То, что возникает буквально на наших глазах, есть описание, промежуточное между двумя противоположными картинами — детерминистическим миром и произвольным миром чистых событий. Реальный мир управляется не детерминистическими законами, равно как и не абсолютной случайностью. В промежуточном описании физические законы приводят к новой форме познаваемости, выражаемой несводимыми вероятностными представлениями. Ассоциируемые теперь с неустойчивостью, будь то неустойчивость на микроскопическом или на макроскопическом уровнях, несводимые вероятностные представления оперируют с возможностью событий, но не сводят реальное индивидуальное событие к выводимому, предсказуемому следствию. Такое разграничение между тем, что предсказуемо и управляемо, и тем, что непредсказуемо и неуправляемо, возможно, удовлетворило бы эйнштейновский поиск познаваемости.

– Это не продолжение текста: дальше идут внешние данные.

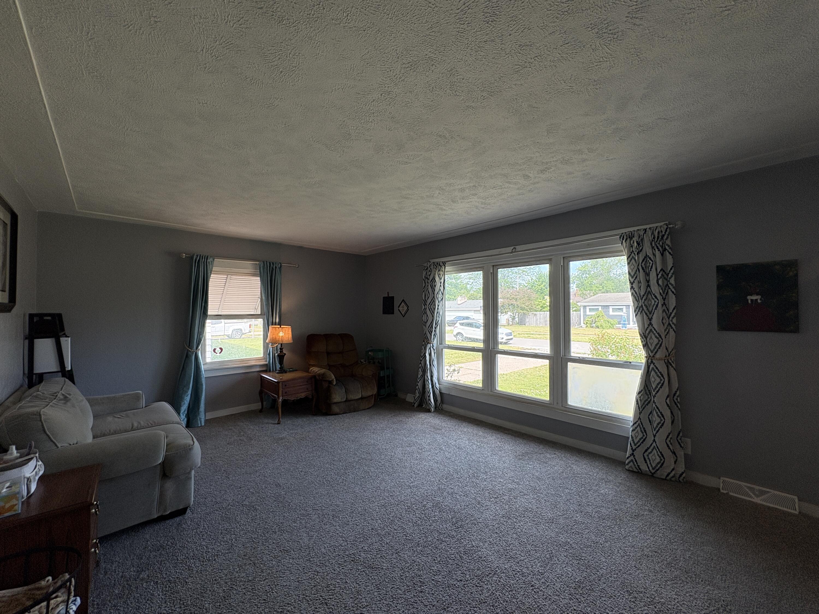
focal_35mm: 14
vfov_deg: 85.7
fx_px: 331
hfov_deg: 102.1
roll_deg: +0.7
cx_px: 410
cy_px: 307
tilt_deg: +1.0
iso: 80
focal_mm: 2.22
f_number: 2.2
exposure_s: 1/124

Прокладывая тропинку, избегающую драматической альтернативы между слепыми законами и произвольными событиями, мы обнаруживаем, что значительная часть конкретного мира вокруг нас до сих пор «ускользала из ячеек научной сети», если воспользоваться выражением Уайтхеда. Пред нами открылись новые горизонты, возникли новые вопросы, появились новые ситуации, таящие опасность и риск. Мы живем в особо выделенный момент истории и питаем надежду, что нам удалось передать это убеждение своим читателям.